Copy out every line of the records in which "sont" can be found.
Top of Recorded information
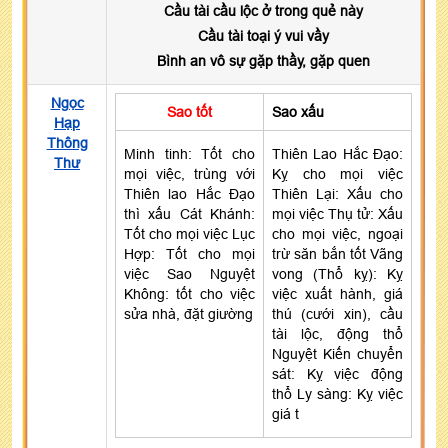
Cầu tài cầu lộc ở trong quẻ này
Cầu tài toại ý vui vầy
Bình an vô sự gặp thầy, gặp quen
Ngọc
Sao tốt
Sao xấu
Hạp
Thông
Minh tinh: Tốt cho
Thiên Lao Hắc Đạo:
Thư
mọi việc, trùng với
Kỵ cho mọi việc
Thiên lao Hắc Đạo
Thiên Lại: Xấu cho
thì xấu Cát Khánh:
mọi việc Thụ tử: Xấu
Tốt cho mọi việc Lục
cho mọi việc, ngoại
Hợp: Tốt cho mọi
trừ săn bắn tốt Vãng
việc Sao Nguyệt
vong (Thổ kỵ): Kỵ
Không: tốt cho việc
việc xuất hành, giá
sửa nhà, đặt giường
thú (cưới xin), cầu
tài lộc, động thổ
Nguyệt Kiến chuyển
sát: Kỵ việc động
thổ Ly sàng: Kỵ việc
giá t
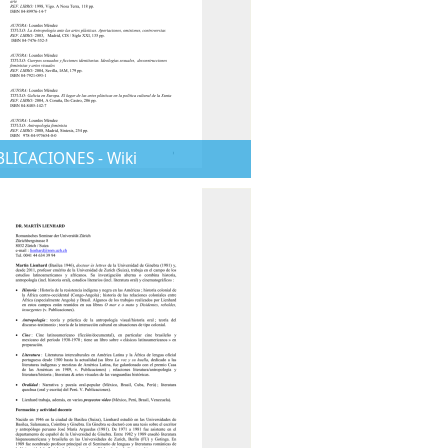
BLICACIONES - Wiki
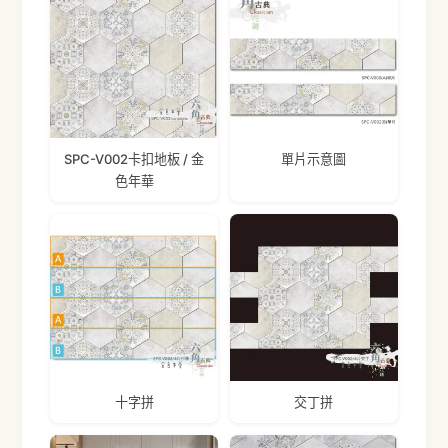
SPC-V002卡扣地板 / 金
單片示意圖
色年華
十字拼
交丁拼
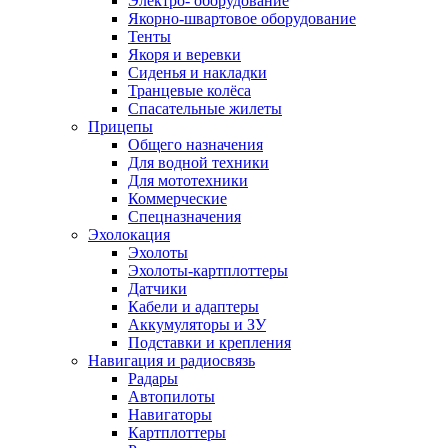
Электро- оборудование
Якорно-швартовое оборудование
Тенты
Якоря и веревки
Сиденья и накладки
Транцевые колёса
Спасательные жилеты
Прицепы
Общего назначения
Для водной техники
Для мототехники
Коммерческие
Спецназначения
Эхолокация
Эхолоты
Эхолоты-картплоттеры
Датчики
Кабели и адаптеры
Аккумуляторы и ЗУ
Подставки и крепления
Навигация и радиосвязь
Радары
Автопилоты
Навигаторы
Картплоттеры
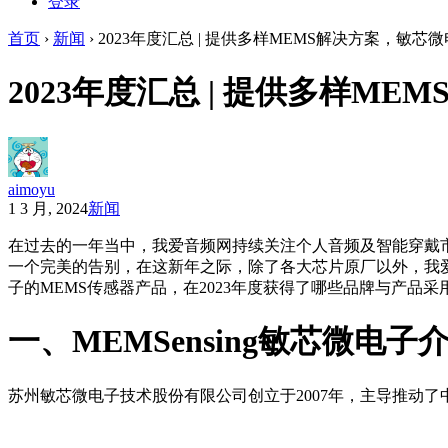
登录
首页
›
新闻
›
2023年度汇总 | 提供多样MEMS解决方案，敏芯
2023年度汇总 | 提供多样M
aimoyu
1 3 月, 2024
新闻
在过去的一年当中，我爱音频网持续关注个人音频及智能穿戴
一个完美的告别，在这新年之际，除了各大芯片原厂以外，我爱
子的MEMS传感器产品，在2023年度获得了哪些品牌与产品采
一、MEMSensing敏芯微电子
苏州敏芯微电子技术股份有限公司创立于2007年，主导推动了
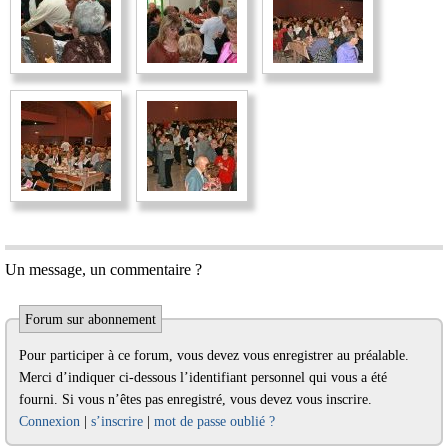
Un message, un commentaire ?
Forum sur abonnement
Pour participer à ce forum, vous devez vous enregistrer au préalable.
Merci d’indiquer ci-dessous l’identifiant personnel qui vous a été
fourni. Si vous n’êtes pas enregistré, vous devez vous inscrire.
Connexion
|
s’inscrire
|
mot de passe oublié ?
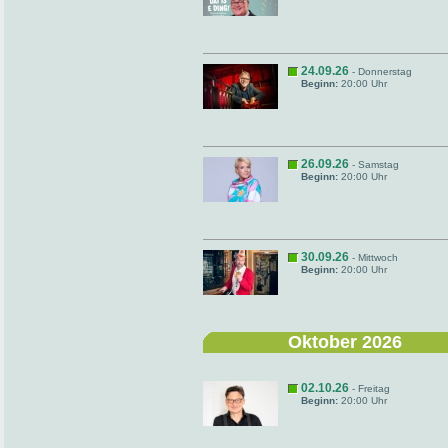
24.09.26
- Donnerstag
Beginn:
20:00 Uhr
26.09.26
- Samstag
Beginn:
20:00 Uhr
30.09.26
- Mittwoch
Beginn:
20:00 Uhr
Oktober 2026
02.10.26
- Freitag
Beginn:
20:00 Uhr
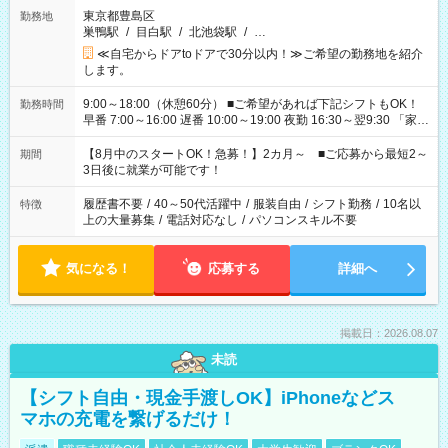
東京都豊島区
勤務地
巣鴨駅
/
目白駅
/
北池袋駅
/
…
≪自宅からドアtoドアで30分以内！≫ご希望の勤務地を紹介
します。
9:00～18:00（休憩60分） ■ご希望があれば下記シフトもOK！
勤務時間
早番 7:00～16:00 遅番 10:00～19:00 夜勤 16:30～翌9:30 「家族
と休みを合わせたい」 「余裕を持って夕飯の準備がしたい」
「できれば残業はしたくない」 など、ご希望を教えてください
【8月中のスタートOK！急募！】2カ月～ ■ご応募から最短2～
期間
ね。 ※Wワーク希望の方へ 今ご覧のお仕事で希望する勤務時間
3日後に就業が可能です！
と、もう1つのお仕事の勤務時間。 合計で週40時間を超える場
合は応募できません。
履歴書不要
/
40～50代活躍中
/
服装自由
/
シフト勤務
/
10名以
特徴
上の大量募集
/
電話対応なし
/
パソコンスキル不要
気になる！
応募する
詳細へ
掲載日：2026.08.07
未読
【シフト自由・現金手渡しOK】iPhoneなどス
マホの充電を繋げるだけ！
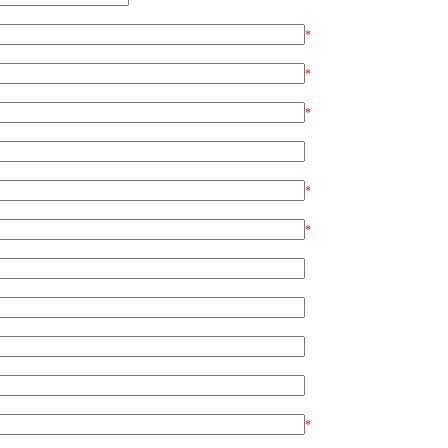
*
*
*
*
*
*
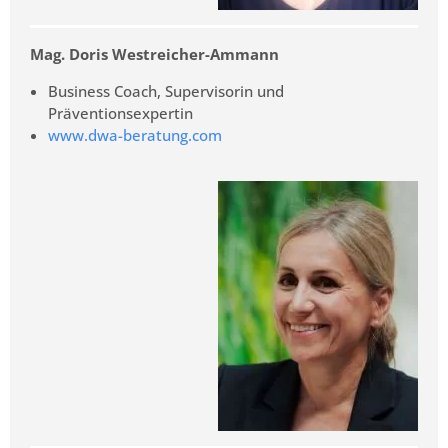
Mag. Doris Westreicher-Ammann
Business Coach, Supervisorin und
Präventionsexpertin
www.dwa-beratung.com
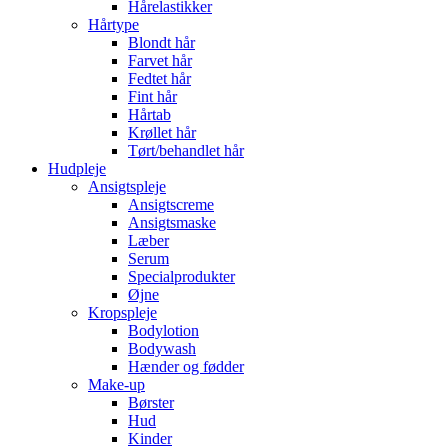
Hårelastikker
Hårtype
Blondt hår
Farvet hår
Fedtet hår
Fint hår
Hårtab
Krøllet hår
Tørt/behandlet hår
Hudpleje
Ansigtspleje
Ansigtscreme
Ansigtsmaske
Læber
Serum
Specialprodukter
Øjne
Kropspleje
Bodylotion
Bodywash
Hænder og fødder
Make-up
Børster
Hud
Kinder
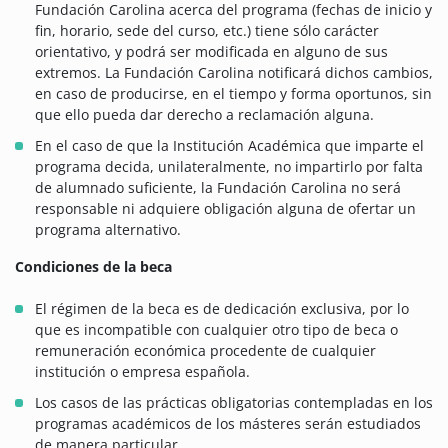
Fundación Carolina acerca del programa (fechas de inicio y
fin, horario, sede del curso, etc.) tiene sólo carácter
orientativo, y podrá ser modificada en alguno de sus
extremos. La Fundación Carolina notificará dichos cambios,
en caso de producirse, en el tiempo y forma oportunos, sin
que ello pueda dar derecho a reclamación alguna.
En el caso de que la Institución Académica que imparte el
programa decida, unilateralmente, no impartirlo por falta
de alumnado suficiente, la Fundación Carolina no será
responsable ni adquiere obligación alguna de ofertar un
programa alternativo.
Condiciones de la beca
El régimen de la beca es de dedicación exclusiva, por lo
que es incompatible con cualquier otro tipo de beca o
remuneración económica procedente de cualquier
institución o empresa española.
Los casos de las prácticas obligatorias contempladas en los
programas académicos de los másteres serán estudiados
de manera particular.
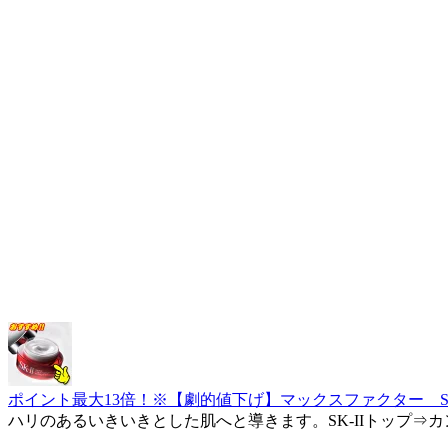
ポイント最大13倍！※【劇的値下げ】マックスファクター SK
ハリのあるいきいきとした肌へと導きます。SK-IIトップ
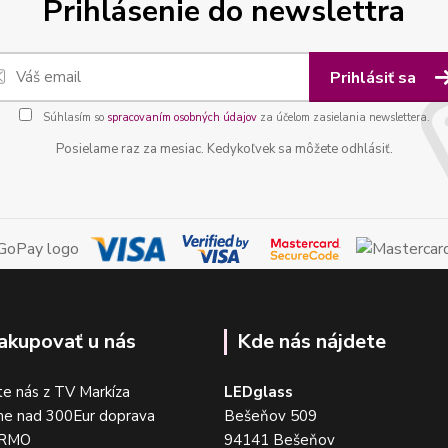
Prihlásenie do newslettra
Prihlásiť sa
Súhlasím so
spracovaním osobných údajov
za účelom zasielania newslettera.
Posielame raz za mesiac. Kedykoľvek sa môžete odhlásiť.
akupovať u nás
Kde nás nájdete
e nás z TV Markíza
LEDglass
me nad 300Eur doprava
Bešeňov 509
DARMO
94141 Bešeňov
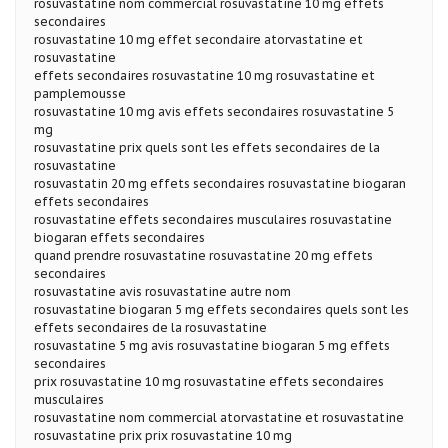
rosuvastatine nom commercial rosuvastatine 10 mg effets
secondaires
rosuvastatine 10 mg effet secondaire atorvastatine et
rosuvastatine
effets secondaires rosuvastatine 10 mg rosuvastatine et
pamplemousse
rosuvastatine 10 mg avis effets secondaires rosuvastatine 5
mg
rosuvastatine prix quels sont les effets secondaires de la
rosuvastatine
rosuvastatin 20 mg effets secondaires rosuvastatine biogaran
effets secondaires
rosuvastatine effets secondaires musculaires rosuvastatine
biogaran effets secondaires
quand prendre rosuvastatine rosuvastatine 20 mg effets
secondaires
rosuvastatine avis rosuvastatine autre nom
rosuvastatine biogaran 5 mg effets secondaires quels sont les
effets secondaires de la rosuvastatine
rosuvastatine 5 mg avis rosuvastatine biogaran 5 mg effets
secondaires
prix rosuvastatine 10 mg rosuvastatine effets secondaires
musculaires
rosuvastatine nom commercial atorvastatine et rosuvastatine
rosuvastatine prix prix rosuvastatine 10 mg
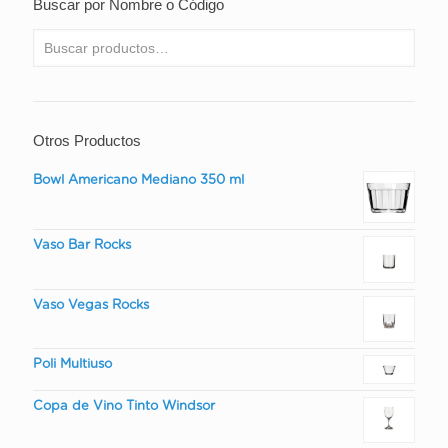
Buscar por Nombre o Código
Otros Productos
Bowl Americano Mediano 350 ml
Vaso Bar Rocks
Vaso Vegas Rocks
Poli Multiuso
Copa de Vino Tinto Windsor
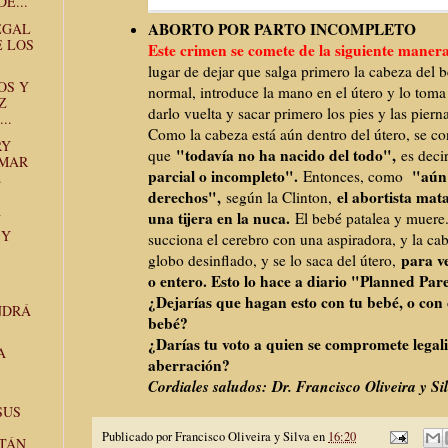
E...
ABORTO POR PARTO INCOMPLETO
EGAL
E LOS
Este crimen se comete de la siguiente maner
lugar de dejar que salga primero la cabeza del 
OS Y
normal, introduce la mano en el útero y lo toma 
Z
darlo vuelta y sacar primero los pies y las pierna
..
Como la cabeza está aún dentro del útero, se co
RY
"todavía no ha nacido del todo",
que
es deci
RMAR
parcial o incompleto".
"aún 
Entonces, como
.
derechos",
el abortista mata
según la Clinton,
una tijera en la nuca.
El bebé patalea y muere
N
 Y
succiona el cerebro con una aspiradora, y la c
para v
globo desinflado, y se lo saca del útero,
o entero. Esto lo hace a diario "Planned Pa
¿Dejarías que hagan esto con tu bebé, o con 
NDRÁ
bebé?
¿Darías tu voto a quien se compromete legali
A
aberración?
Cordiales saludos:
Dr. Francisco Oliveira y Sil
SUS
Publicado por
Francisco Oliveira y Silva
en
16:20
TÁN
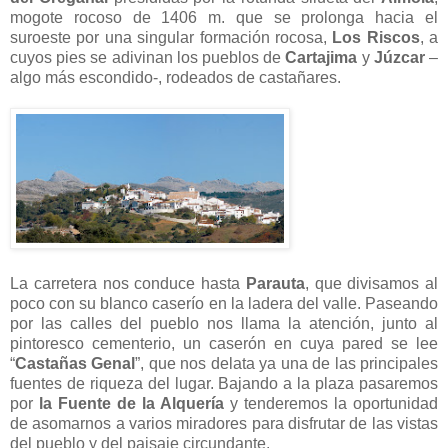
mogote rocoso de 1406 m. que se prolonga hacia el
suroeste por una singular formación rocosa,
Los Riscos
, a
cuyos pies se adivinan los pueblos de
Cartajima
y
Júzcar
–
algo más escondido-, rodeados de castañares.
La carretera nos conduce hasta
Parauta
, que divisamos al
poco con su blanco caserío en la ladera del valle. Paseando
por las calles del pueblo nos llama la atención, junto al
pintoresco cementerio, un caserón en cuya pared se lee
“
Castañas Genal
”, que nos delata ya una de las principales
fuentes de riqueza del lugar. Bajando a la plaza pasaremos
por
la Fuente de la Alquería
y tenderemos la oportunidad
de asomarnos a varios miradores para disfrutar de las vistas
del pueblo y del paisaje circundante.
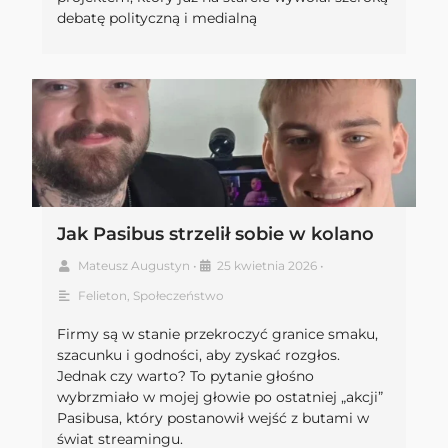
debatę polityczną i medialną
Jak Pasibus strzelił sobie w kolano
Mateusz Augustyn
•
25 kwietnia 2026
•
Felieton
,
Społeczeństwo
Firmy są w stanie przekroczyć granice smaku,
szacunku i godności, aby zyskać rozgłos.
Jednak czy warto? To pytanie głośno
wybrzmiało w mojej głowie po ostatniej „akcji”
Pasibusa, który postanowił wejść z butami w
świat streamingu.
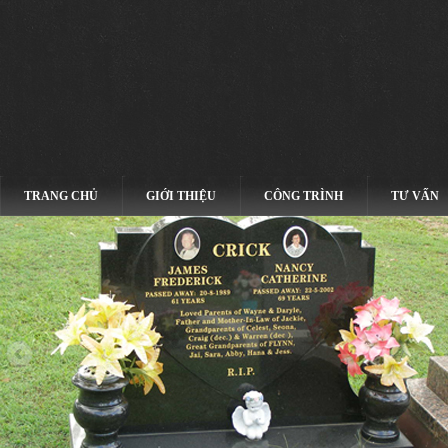
TRANG CHỦ
GIỚI THIỆU
CÔNG TRÌNH
TƯ VẤN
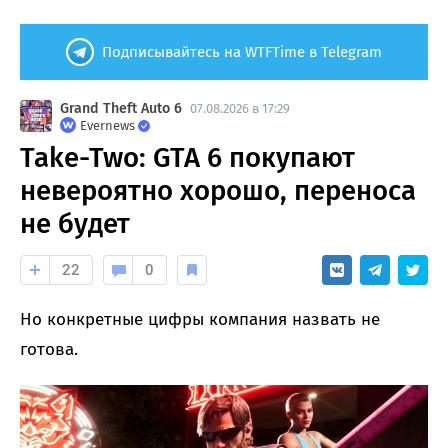
Подписывайтесь на WTFTime в Telegram
Grand Theft Auto 6
07.08.2026 в 17:29
Evernews
Take-Two: GTA 6 покупают
невероятно хорошо, переноса
не будет
22
0
Но конкретные цифры компания назвать не
готова.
Bottom of Recorded information
__Your solution__:
rosuvastatine prix quels sont les effets secondaires de la
rosuvastatine biogaran 5 mg effets secondaires quels sont les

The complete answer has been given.